A pangram (Greek: παν γράμμα, pan gramma, "every letter") or holoalphabetic sentence for a given alphabet is a sentence using every letter of the alphabet at least once. Pangrams have been used to display typefaces, test equipment, and develop skills in handwriting, calligraphy, and keyboarding.

The best known English pangram is "The quick brown fox jumps over the lazy dog." It has been used since at least the late 19th century, was utilized by Western Union to test Telex / TWX data communication equipment for accuracy and reliability, and is now used by a number of computer programs (most notably the font viewer built into Microsoft Windows) to display computer fonts.

An example in another language is the German Victor jagt zwölf Boxkämpfer quer über den großen Sylter Deich, containing all letters used in German, including every umlaut (ä, ö, ü) plus the ß. It has been used since before 1800.

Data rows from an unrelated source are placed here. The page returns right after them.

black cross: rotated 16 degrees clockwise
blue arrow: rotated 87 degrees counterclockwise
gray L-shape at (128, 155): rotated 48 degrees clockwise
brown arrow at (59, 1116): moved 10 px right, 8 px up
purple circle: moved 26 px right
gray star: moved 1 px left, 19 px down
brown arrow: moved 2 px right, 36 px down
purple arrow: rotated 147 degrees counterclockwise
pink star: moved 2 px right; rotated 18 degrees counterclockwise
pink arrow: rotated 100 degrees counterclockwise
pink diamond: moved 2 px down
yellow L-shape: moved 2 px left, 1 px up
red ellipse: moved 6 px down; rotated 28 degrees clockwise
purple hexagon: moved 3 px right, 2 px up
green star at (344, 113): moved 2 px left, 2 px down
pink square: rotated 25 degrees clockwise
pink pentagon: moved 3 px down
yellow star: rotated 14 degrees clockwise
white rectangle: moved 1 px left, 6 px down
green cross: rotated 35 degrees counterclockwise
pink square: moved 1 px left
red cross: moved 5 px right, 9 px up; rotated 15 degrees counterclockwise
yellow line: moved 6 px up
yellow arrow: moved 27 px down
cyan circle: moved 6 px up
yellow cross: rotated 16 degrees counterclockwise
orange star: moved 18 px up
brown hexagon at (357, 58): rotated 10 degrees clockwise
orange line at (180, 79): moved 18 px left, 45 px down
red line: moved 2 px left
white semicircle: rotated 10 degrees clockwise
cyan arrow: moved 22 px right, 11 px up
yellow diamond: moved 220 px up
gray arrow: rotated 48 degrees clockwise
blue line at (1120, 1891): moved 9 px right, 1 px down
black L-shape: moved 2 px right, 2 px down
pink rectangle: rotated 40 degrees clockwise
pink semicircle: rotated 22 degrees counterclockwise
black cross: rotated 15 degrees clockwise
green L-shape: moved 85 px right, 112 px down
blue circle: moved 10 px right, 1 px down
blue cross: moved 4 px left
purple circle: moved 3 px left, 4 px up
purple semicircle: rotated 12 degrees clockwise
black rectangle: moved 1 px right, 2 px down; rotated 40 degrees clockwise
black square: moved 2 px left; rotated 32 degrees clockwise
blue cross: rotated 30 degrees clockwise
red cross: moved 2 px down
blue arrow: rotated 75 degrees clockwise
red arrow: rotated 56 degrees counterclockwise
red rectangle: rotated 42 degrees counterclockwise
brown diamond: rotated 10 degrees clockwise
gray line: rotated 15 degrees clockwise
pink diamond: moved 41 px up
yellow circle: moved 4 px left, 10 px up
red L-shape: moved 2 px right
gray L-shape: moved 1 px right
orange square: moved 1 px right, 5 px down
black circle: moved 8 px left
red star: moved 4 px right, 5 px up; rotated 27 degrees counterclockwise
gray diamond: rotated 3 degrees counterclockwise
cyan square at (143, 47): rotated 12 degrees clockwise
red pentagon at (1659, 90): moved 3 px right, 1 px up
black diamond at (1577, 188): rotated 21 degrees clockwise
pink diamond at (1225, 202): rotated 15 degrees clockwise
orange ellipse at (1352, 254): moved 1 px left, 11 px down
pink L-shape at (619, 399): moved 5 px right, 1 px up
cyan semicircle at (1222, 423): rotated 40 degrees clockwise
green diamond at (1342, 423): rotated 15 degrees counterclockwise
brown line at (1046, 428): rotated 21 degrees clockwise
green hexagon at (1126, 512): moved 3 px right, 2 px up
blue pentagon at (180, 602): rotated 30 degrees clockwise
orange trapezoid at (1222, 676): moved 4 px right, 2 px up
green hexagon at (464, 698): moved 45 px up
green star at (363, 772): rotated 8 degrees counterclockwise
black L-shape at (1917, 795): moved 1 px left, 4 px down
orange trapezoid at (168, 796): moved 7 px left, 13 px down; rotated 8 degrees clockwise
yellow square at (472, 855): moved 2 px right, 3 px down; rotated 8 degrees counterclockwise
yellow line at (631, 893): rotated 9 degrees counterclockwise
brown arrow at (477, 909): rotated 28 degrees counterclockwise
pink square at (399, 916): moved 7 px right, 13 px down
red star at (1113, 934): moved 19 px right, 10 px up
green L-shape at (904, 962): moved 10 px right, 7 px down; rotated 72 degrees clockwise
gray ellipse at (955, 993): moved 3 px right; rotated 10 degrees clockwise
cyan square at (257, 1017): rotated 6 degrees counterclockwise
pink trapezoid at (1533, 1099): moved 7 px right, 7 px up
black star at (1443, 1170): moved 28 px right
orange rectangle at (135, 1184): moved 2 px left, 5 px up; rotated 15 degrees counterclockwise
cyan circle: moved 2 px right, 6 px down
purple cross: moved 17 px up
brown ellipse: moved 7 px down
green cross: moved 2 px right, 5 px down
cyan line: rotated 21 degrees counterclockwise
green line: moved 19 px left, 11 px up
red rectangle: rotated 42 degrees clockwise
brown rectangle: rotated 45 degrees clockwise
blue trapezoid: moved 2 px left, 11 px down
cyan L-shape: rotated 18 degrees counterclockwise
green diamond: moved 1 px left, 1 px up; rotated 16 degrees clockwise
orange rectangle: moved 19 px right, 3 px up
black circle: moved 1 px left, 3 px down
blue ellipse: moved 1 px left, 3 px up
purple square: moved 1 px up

Short pangrams in English are more difficult to come up with and tend to use uncommon words, because the English language uses some letters (especially vowels) much more frequently than others. Longer pangrams may afford more opportunity for humor, cleverness, or thoughtfulness. A perfect pangram contains every letter of the alphabet only once and can be considered an anagram of the alphabet; it is the shortest possible pangram. An example is the phrase "Cwm fjord bank glyphs vext quiz" (cwm, a loan word from Welsh, means a steep-sided valley, particularly in Wales).